Data refers to any collection of facts, figures, measurements, or descriptions that can be analyzed to gain insights, answer questions, or solve problems. It’s fundamental in statistical analysis, allowing us to quantify and understand the world around us.
What is statistics?
Statistics is the science concerned with developing and studying methods for collecting, analysing, interpreting and presenting data.

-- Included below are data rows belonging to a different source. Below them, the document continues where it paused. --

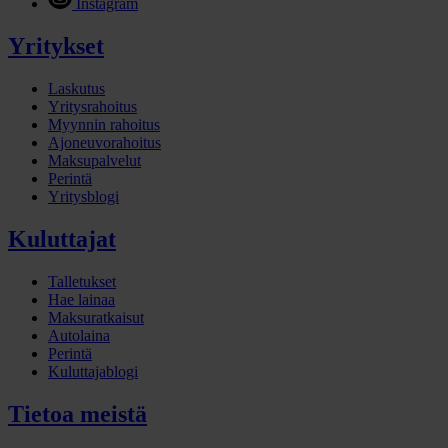
Instagram
Yritykset
Laskutus
Yritysrahoitus
Myynnin rahoitus
Ajoneuvorahoitus
Maksupalvelut
Perintä
Yritysblogi
Kuluttajat
Talletukset
Hae lainaa
Maksuratkaisut
Autolaina
Perintä
Kuluttajablogi
Tietoa meistä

What are the main types of data?
Data can be broadly categorized into two main types:
- Numeric Data (Quantitative)
- Non-Numeric Data (Categorical or Qualitative)
What is numeric data?
Numeric data, also known as variable data, involves numbers and can be further divided into two subcategories:
- Discrete Data
- Continuous Data
What is discrete data?
Discrete data consists of distinct, separate values that can be counted. It is often expressed in whole numbers but can include decimal values if they are exact and meaningful.
Examples of discrete data include:
The number of students in a lecture: You can have 30, 31, or 32 students, but not 31.5 students.
Money: You can have £1, £1.50, or £1.56, but not £1.563, as such a small fraction isn’t practical.
Discrete data is counted
What is continuous data?
Continuous data can take any value within a range and is measurable to an arbitrary level of precision. It often involves rounding for practicality and can be infinitely precise depending on the measurement tool’s accuracy.
E.X: Height, weight
Continuous data is measured
Why is it important to be consistent with measurement units in continuous data?
Consistency in units is crucial to avoid significant errors.
For example, the Mars Climate Orbiter disaster occurred because NASA used metric units (Newtons) for calculations, while the software used imperial units (pounds per second). This inconsistency led to a catastrophic miscalculation, causing the orbiter to disintegrate in Mars’ atmosphere.
What is non-numeric data?
Non-numeric data, often termed categorical data, includes:
- Nominal Data: Categories without a natural order. Examples: Types of fruits, colors, names (unordered categories).
- Ordinal Data: Categories with a natural order but without consistent differences between them. Examples: Movie ratings (poor, average, good, excellent), education levels (high school, bachelor’s, master’s, doctorate) (ordered categories).
What is time-series data?
- Data recorded at regular intervals over a long period of time.
- Collected multiple times (hourly/ daily/ monthly etc).